With temperatures climbing beyond 20°C in recent weeks, heat stress has prompted concerns about lower feed intakes, growth rates and animal welfare – on top of the challenges already faced by pig producers.
The live yeast Saccharomyces cerevisiae boulardii CNCM I-1079 can help alleviate the effects of heat stress by manipulating the microbiome to improve overall gut health, says Hannah Elliott, of Lallemand Animal Nutrition.
“Scientists have shown a relationship between the gut microbial composition and the pig’s metabolic adaptation to heat stress. Manipulating the microbiome can preserve feeding behaviour, energy utilisation, and ultimately growth performance.”
A trial to evaluate the impact of heat stress on the energetic metabolism and feeding behaviour was conducted by Lallemand Animal Nutrition in partnership with French company INRAE Pegase.
Ten finishing boars were housed for 20 days in respiration chambers for seven days at 22°C. They were then housed under heat stress conditions for seven plus six days at 28°C).
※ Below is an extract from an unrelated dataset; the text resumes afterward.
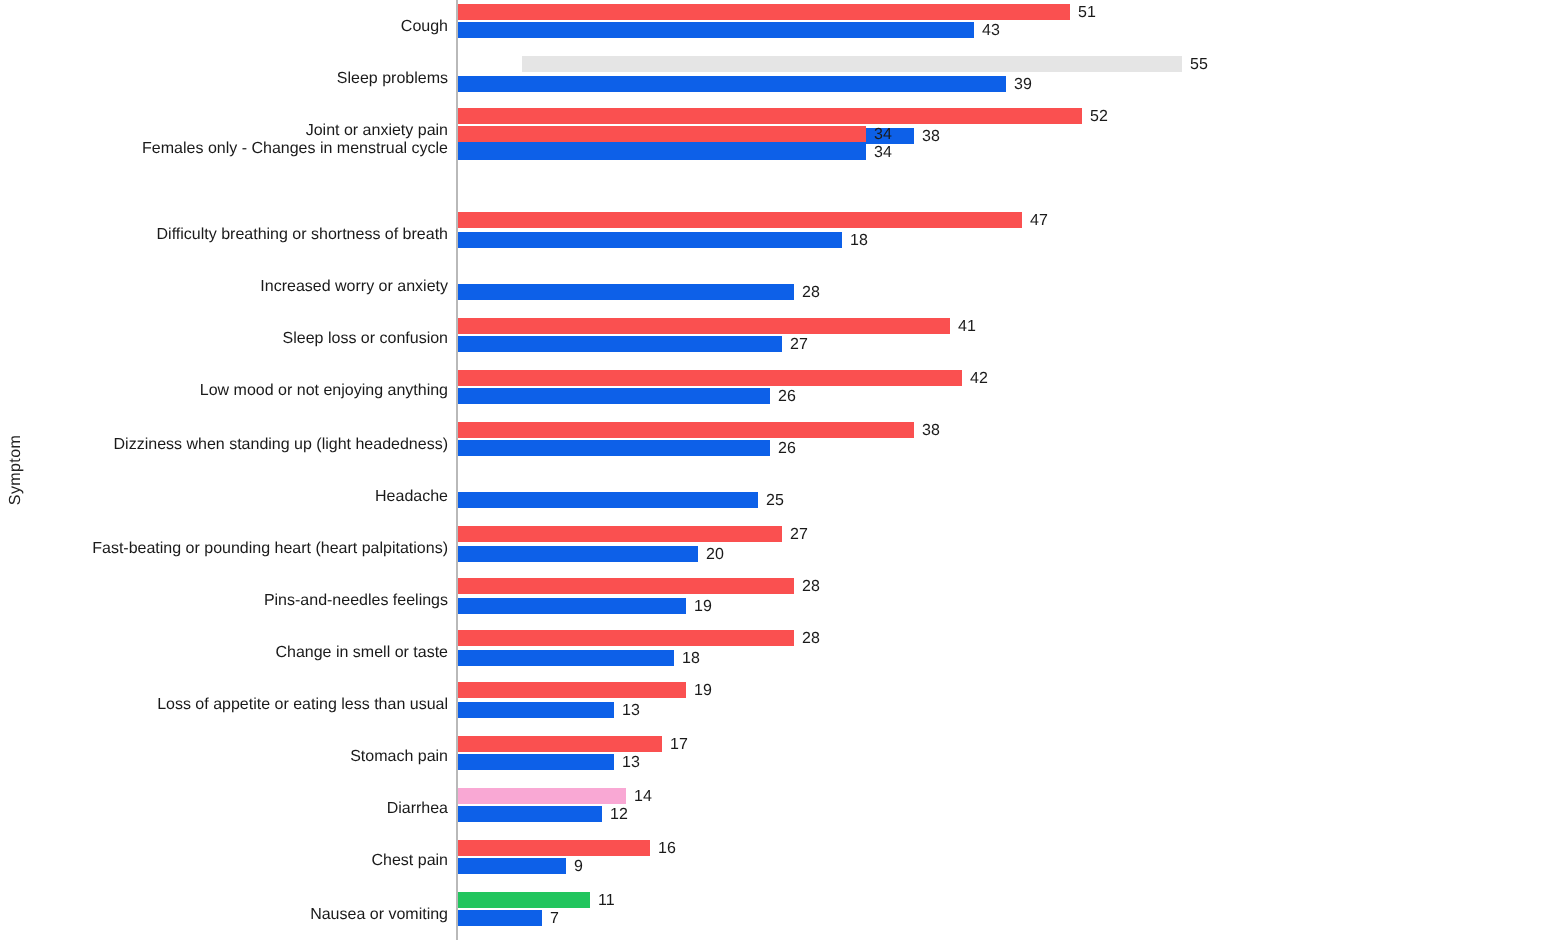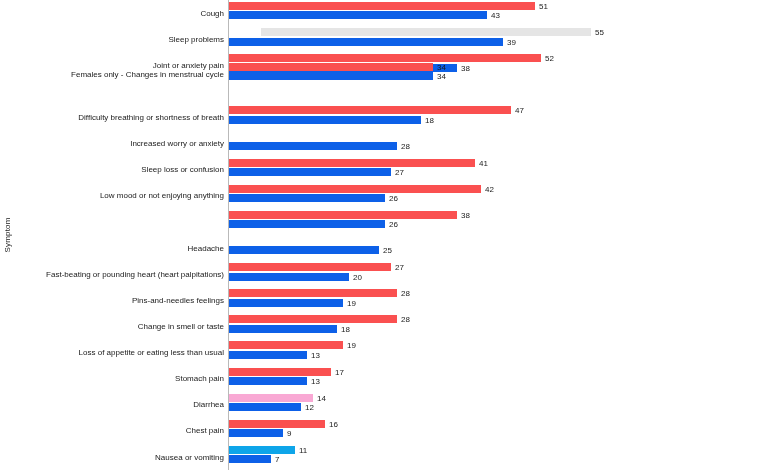"Dizziness when standing up (light" div.cat-label { html: none -> <div>Dizziness when standing up (light headedness)</div> }
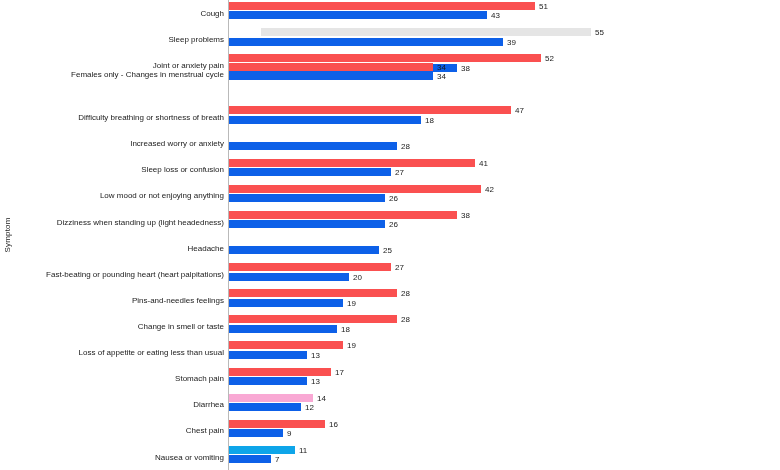"11" div.bar { background: #0ea5e9 -> #22c55e }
Pigs were fed a diet either with or without a live yeast.
Pigs fed the live yeast Levucell SB were found to have higher levels of positive bacteria present, says Ms Elliott. This correlated with higher dry matter intake and energy retention, she adds.
The trial also evaluated the benefit of Saccharomyces c. boulardii CNCM I-1079 on pig metabolism. Results highlighted the benefits of feeding the live yeast, indicating positive outcomes for animal welfare, metabolism and performance.
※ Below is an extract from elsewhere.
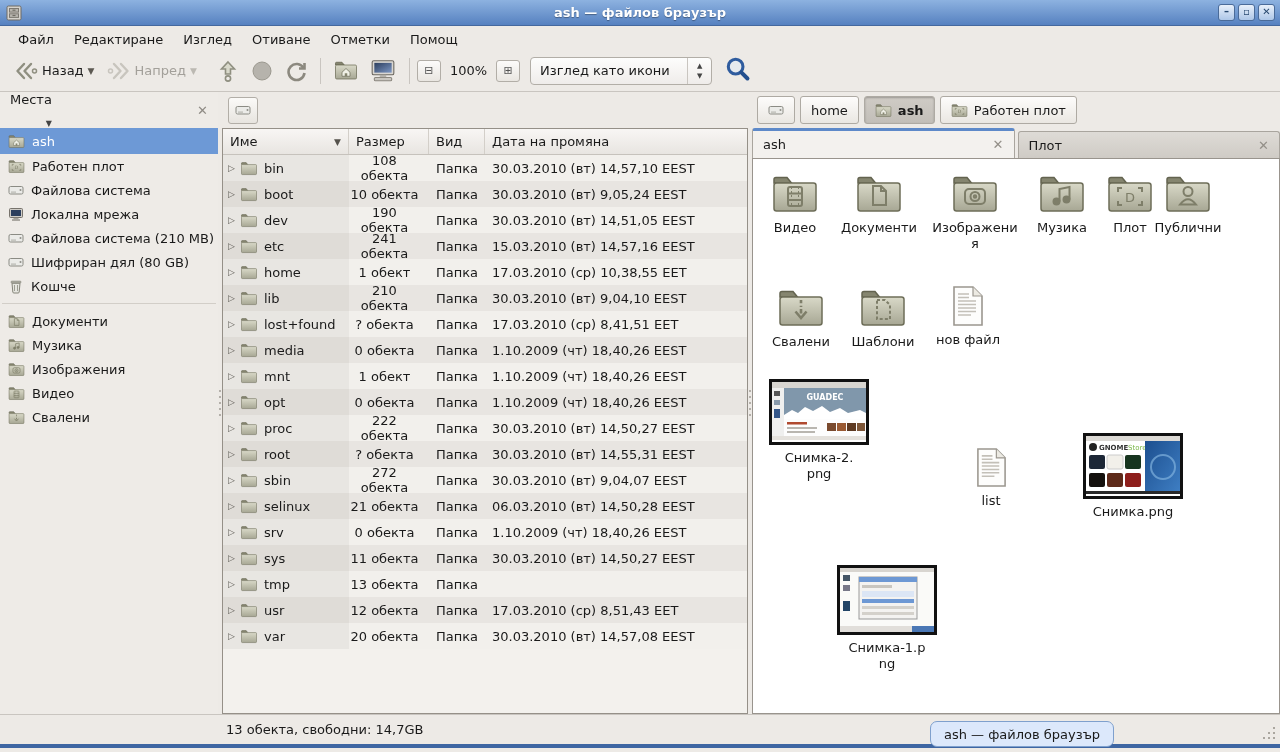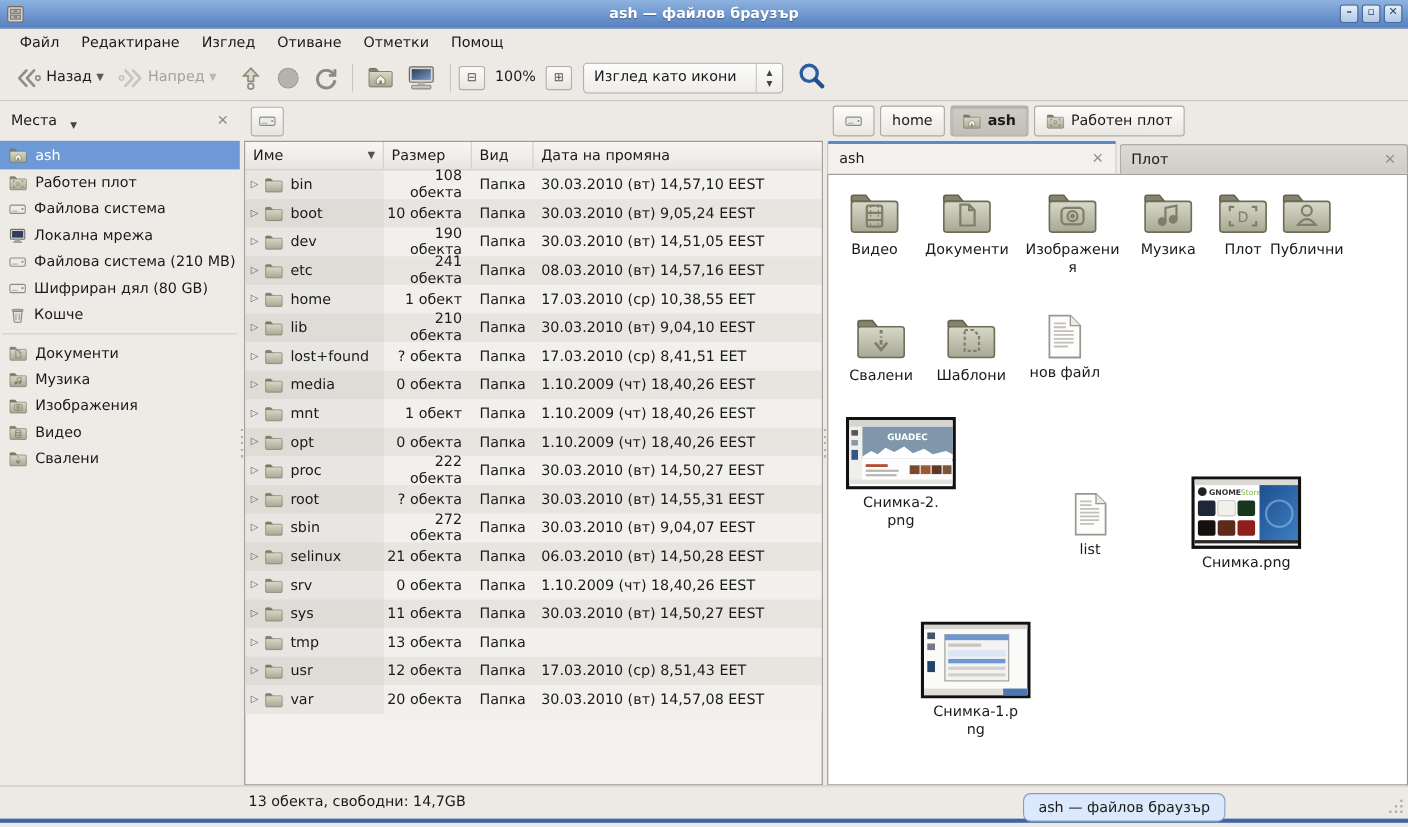"Места" .sidebar-combo { flex-direction: none -> column }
“While heat stress decreased feed intake in all animals, the pigs fed the live yeast showed higher feed intakes due to larger numbers of meals per day and longer meal duration compared to the control group.”
At the end of the trial, feed intake was also more stable in these pigs. The Levucell SB-fed pigs had lower skin temperatures compared to the control pigs – and had increased energy retention under heat stress too.
Ms Elliott says this could be explained in part by the improved gut microbiota balance. Growth performance was better preserved when feeding the live yeast under heat stress, with average daily weight gain increasing from 1.14kg to 1.28kg.